Search code examples
sqloraclesubquerywindow-functionsgaps-and-islands

Oracle SQL or PLSQL. Select rows by partitions which values have specific order


Task: select sportsmen who participate in at least 2 competitions in a row (2 competitions go one after another; 1-2-3-4-5: 2&4 or 1&3&5 are not ok, 1&2 is ok, 1&2&3 is ok, 1&2 and 4&5 is ok). Question: find the best way (faster, less resources)

Working table:

enter image description here

There is single hold_date for each competition_id.

There is only one result for each sportsman_id per competition_id.

This works fine for 25 rows in result table:

SELECT DISTINCT sportsman_id, sportsman_name, rank, year_of_birth, personal_record, country
FROM
    (
    SELECT sportsman_id, hold_date,
        LAG (comp_order, 1) OVER (PARTITION BY sportsman_id ORDER BY sportsman_id) prev_comp_number
        , comp_order
    FROM result
    INNER JOIN
        (
        SELECT hold_date, ROW_NUMBER() OVER (ORDER BY hold_date) AS comp_order
        FROM
            (
            SELECT DISTINCT hold_date
            FROM result
            )
        ) USING (hold_date)
    ORDER BY sportsman_id, comp_order
    )
INNER JOIN sportsman USING (sportsman_id)
WHERE comp_order-prev_comp_number=1
;

screenshot of code with comments:

screenshot of code with comments

sample data:

sample data

result of code above (=desired result)

result of code above (=desired result)

Let's assume there are millions of rows (thousands of competitions and thousands of sportsmen). How reliable my code is?

What I think is decreasing the number of rows by excluding the rows if sportsman_id occurs just once (if sportsman took part (got result) at only 1 competition he obviously can't be the one). Something like this: (haven't implement tho (dunno how or most likely when/where))

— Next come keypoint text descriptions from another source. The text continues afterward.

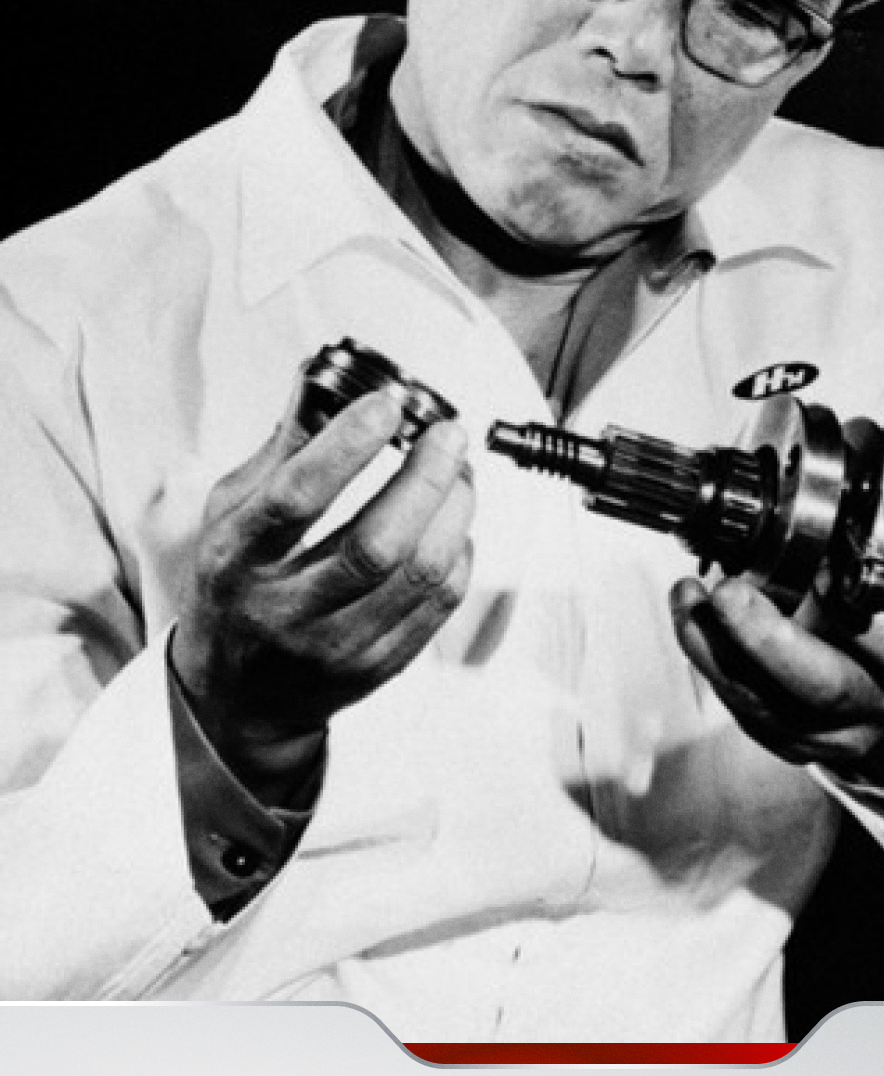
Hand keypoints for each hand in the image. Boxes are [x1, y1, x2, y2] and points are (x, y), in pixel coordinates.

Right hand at [172, 373, 473, 795]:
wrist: (237, 695)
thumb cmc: (236, 584)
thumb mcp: (231, 514)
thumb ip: (282, 450)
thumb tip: (327, 379)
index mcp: (237, 560)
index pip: (295, 500)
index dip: (346, 448)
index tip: (387, 406)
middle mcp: (284, 609)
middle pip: (374, 546)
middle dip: (424, 480)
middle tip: (449, 435)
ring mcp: (334, 646)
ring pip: (418, 576)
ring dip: (454, 513)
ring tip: (459, 473)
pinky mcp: (376, 669)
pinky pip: (438, 605)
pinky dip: (458, 554)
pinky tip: (453, 525)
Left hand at [669, 488, 883, 786]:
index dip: (858, 614)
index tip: (817, 569)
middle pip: (828, 687)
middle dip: (771, 641)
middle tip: (729, 592)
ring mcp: (839, 731)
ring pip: (774, 706)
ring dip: (722, 651)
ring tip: (691, 599)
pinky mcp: (796, 743)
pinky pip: (747, 712)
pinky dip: (712, 665)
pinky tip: (691, 621)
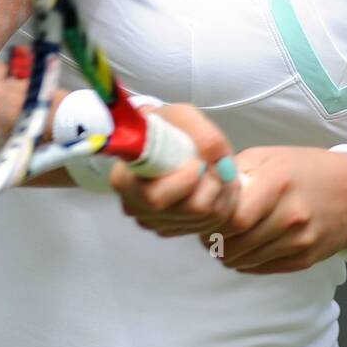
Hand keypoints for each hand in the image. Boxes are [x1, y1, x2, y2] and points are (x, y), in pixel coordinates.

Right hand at [108, 103, 242, 237]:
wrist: (162, 139)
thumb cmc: (166, 126)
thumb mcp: (183, 116)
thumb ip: (204, 136)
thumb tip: (221, 163)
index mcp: (124, 180)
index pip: (156, 198)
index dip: (186, 182)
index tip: (199, 162)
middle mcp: (136, 208)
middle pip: (187, 211)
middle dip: (212, 185)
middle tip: (217, 164)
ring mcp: (154, 222)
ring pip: (203, 220)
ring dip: (222, 193)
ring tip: (220, 170)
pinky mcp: (173, 229)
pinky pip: (208, 226)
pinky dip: (221, 205)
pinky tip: (217, 185)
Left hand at [200, 145, 346, 275]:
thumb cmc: (305, 170)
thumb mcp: (270, 156)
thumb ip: (236, 171)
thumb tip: (203, 189)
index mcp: (279, 182)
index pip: (233, 217)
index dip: (212, 222)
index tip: (205, 219)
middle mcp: (291, 214)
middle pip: (237, 243)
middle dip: (214, 242)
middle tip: (208, 234)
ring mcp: (300, 240)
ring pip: (246, 260)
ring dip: (227, 254)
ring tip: (225, 241)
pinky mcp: (305, 260)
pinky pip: (262, 268)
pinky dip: (246, 262)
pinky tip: (246, 249)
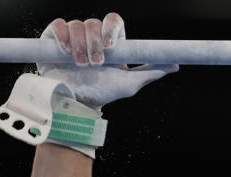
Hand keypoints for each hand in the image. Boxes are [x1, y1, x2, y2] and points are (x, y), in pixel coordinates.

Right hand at [36, 12, 177, 109]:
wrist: (76, 102)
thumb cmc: (104, 92)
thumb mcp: (129, 83)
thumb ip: (151, 71)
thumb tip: (175, 64)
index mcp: (111, 42)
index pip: (113, 21)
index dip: (111, 28)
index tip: (111, 45)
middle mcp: (92, 36)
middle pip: (94, 23)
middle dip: (95, 43)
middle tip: (95, 63)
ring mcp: (73, 36)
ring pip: (77, 25)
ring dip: (80, 45)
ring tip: (80, 64)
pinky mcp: (55, 38)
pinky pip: (58, 25)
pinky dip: (63, 37)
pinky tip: (65, 52)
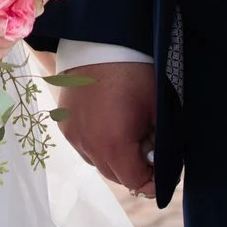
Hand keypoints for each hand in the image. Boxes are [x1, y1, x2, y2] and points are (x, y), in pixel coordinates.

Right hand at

SELECT re.hold_date, r.sportsman_id
FROM result r
INNER JOIN result re ON (re.sportsman_id=r.sportsman_id)
GROUP BY r.sportsman_id, re.hold_date
HAVING COUNT(r.sportsman_id) > 1
;

Then, I guess with LAG I only double existing column which is kinda fine?

Is there easier way with using PLSQL? Or there is a function which does some part of my code?


Solution

  • You can do it by only reading the table once using the Tabibitosan method to group sequential competitions together https://www.red-gate.com/simple-talk/sql/t-sql-programming/the-sql-of-gaps-and-islands-in-sequences/#:%7E:text=The%20SQL%20of%20Gaps%20and%20Islands%20in%20Sequences,...%204%20Performance%20Comparison%20of%20Gaps%20Solutions.%20

    Here you would have to use add_months because your competitions are months apart:

    select sportsman_id, min(hold_date) , max(hold_date), comps_in_island
    from (
     select  competition_id, sportsman_id, hold_date, island, count(*) over (partition by sportsman_id,island) comps_in_island
     from (
      select  competition_id, sportsman_id, hold_date , add_months(hold_date,-1*row_number() over(partition by sportsman_id order by hold_date)) island
      from    result
     )
    )
    where comps_in_island > 1
    group by sportsman_id, island, comps_in_island;
    

    DB fiddle: https://dbfiddle.uk/?rdbms=oracle_18&fiddle=1b707262722bc555ad851aee029b347a

    -edit I got confused by some of the data, it looks like it's not the date that's important but the competition_id. This makes it simpler, if you have a gapless competition_id sequence (so competition 65786162213 was 65.7 billion events after 4)

    select sportsman_id, min(competition_id) , max(competition_id), comps_in_island
    from (
     select  competition_id, sportsman_id, hold_date, island, count(*) over (partition by sportsman_id,island) comps_in_island
     from 
      select  competition_id, sportsman_id, hold_date , competition_id -row_number() over(partition by sportsman_id order by competition_id)) island
      from    result
     )
    )
    where comps_in_island > 1
    group by sportsman_id, island, comps_in_island;
    

    Or if you need to work out the competition numbers first you just need an additional subquery using dense_rank to rank the unique competition_ids accounting for ties :

    select sportsman_id, min(competition_id) , max(competition_id), comps_in_island
    from (
     select  competition_id, sportsman_id, hold_date, island, count(*) over (partition by sportsman_id,island) comps_in_island
     from (
      select  competition_id, sportsman_id, hold_date , comp_number -row_number() over(partition by sportsman_id order by comp_number) island
      from (  
       select  competition_id, sportsman_id, hold_date , dense_rank() over (partition by null order by competition_id) comp_number
       from    result
      )
     )
    )
    where comps_in_island > 1
    group by sportsman_id, island, comps_in_island;
    

    This does assume that every possible competion_id you care about has a row in result.